Mark Steyn, call your office. Tom Velk is looking to your laurels, my man.
Great post. Thanks!
We need to remember the same lesson. If we attempt to implement too many conservative positions before gaining a reasonable amount of support from more centrist elements in the nation (and the party), the Republican Party will again become a minority. In the long term, it's still necessary to set priorities and to compromise.
Very well written - I learned some things I did not know. Thought all Canadians thought ill of Bush and America!! Heard on Fox tonight that one reporter thought that the European leaders may have sighed a sigh of relief when Bush was elected, knowing that with a Kerry election, Kerry would have solicited their help in Iraq so the U.S. could take leave and go home. Face it, if the U.S. doesn't come to the rescue, who will? We certainly can't depend on the UN(necessary)!
I'm shocked the CBC would allow something like that to come out of their news dept.
I just *love* conservative Canadians.
Good read
I had to check the byline twice. Glad to know Canada still has some common-sense people up there.
For years I have tried to warn people that the Canadians suffer from the same urban/rural thing we have going on here. Cityfolk tip far left and the rest of us think normally. Trouble is, they don't have an electoral college to draw politics outside the cities, their media is state run (hence no Canadian Rush Limbaugh or Fox News), and their media controls our opinions of them. Your only hope os to actually meet Canadians not from their own coastlines. Good, decent folks. Remember Mr. Harper. He didn't win, but the Conservatives in Canada knocked their leftist gov't to coalition status.

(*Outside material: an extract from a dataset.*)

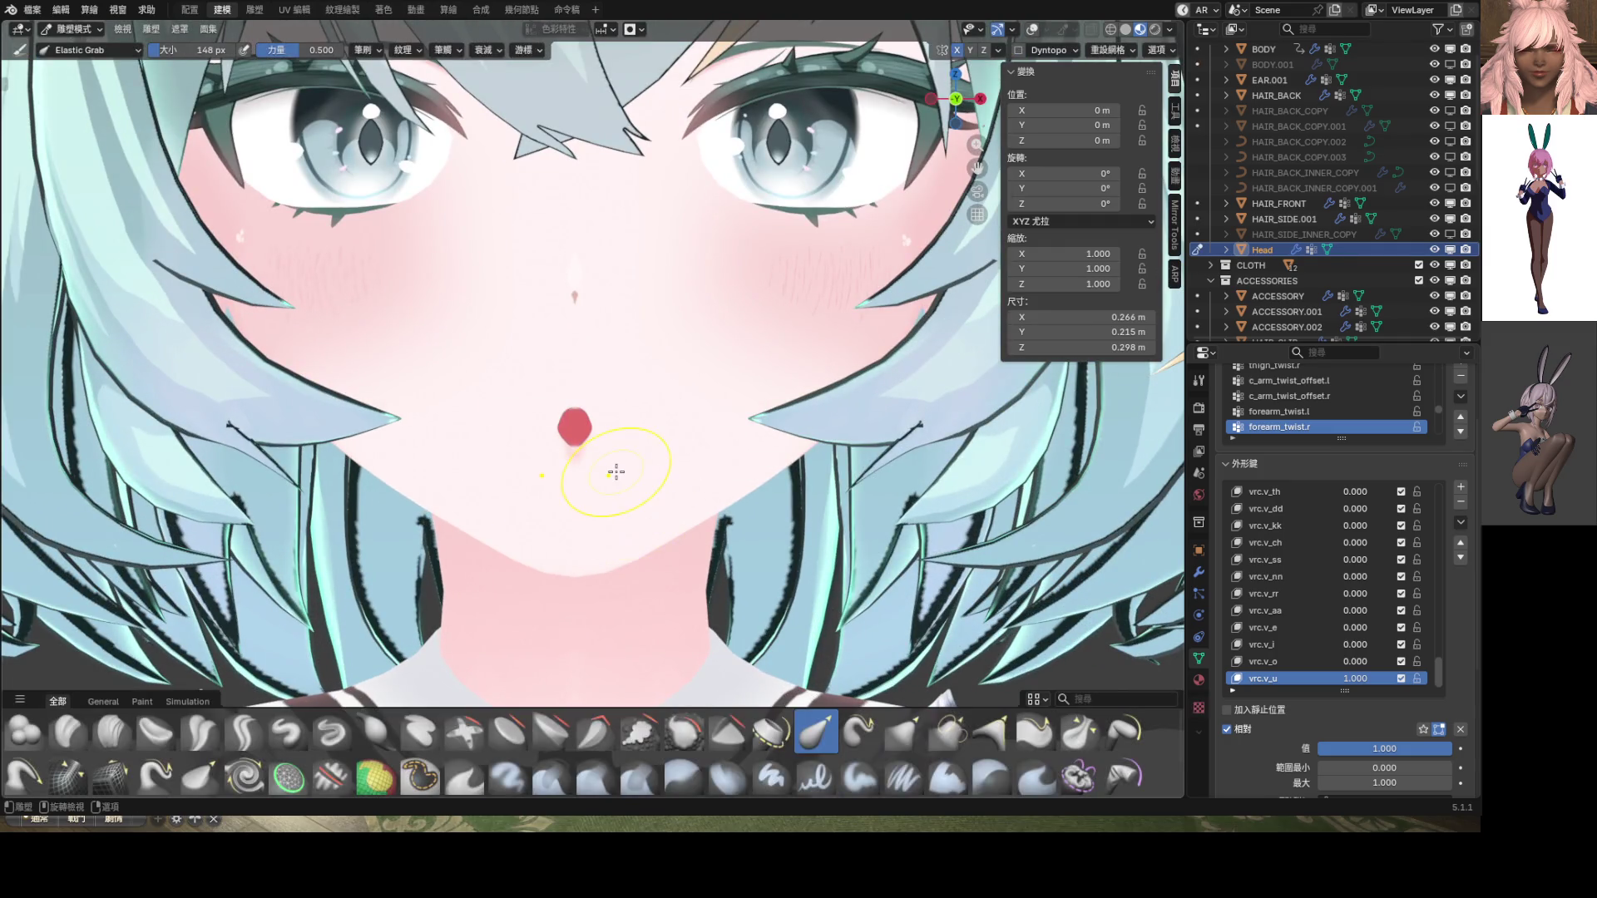
pyautogui.click(654, 494)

He's saying that if Americans acted like Canadians, it would cause a lot more hardship for Canadians than for Americans. He didn't even mention that the U.S. healthcare system provides a safety valve for Canadians who can afford it.
Canada-peace-and-friendship-ping
I agree...they're just down 'the road', however, I believe we're going in different directions *almost* across the spectrum.
Bump
One of Bush's first orders of business in January should be the elimination of the tariff on Canadian softwood lumber. He lost Oregon and Washington in both 2000 and 2004, so he doesn't owe the lumber industries in those states a damn thing.
Bump
"If it were up to me, then anyone in the U.S. who buys a barrel of oil must also buy a 2x4 and a side of beef."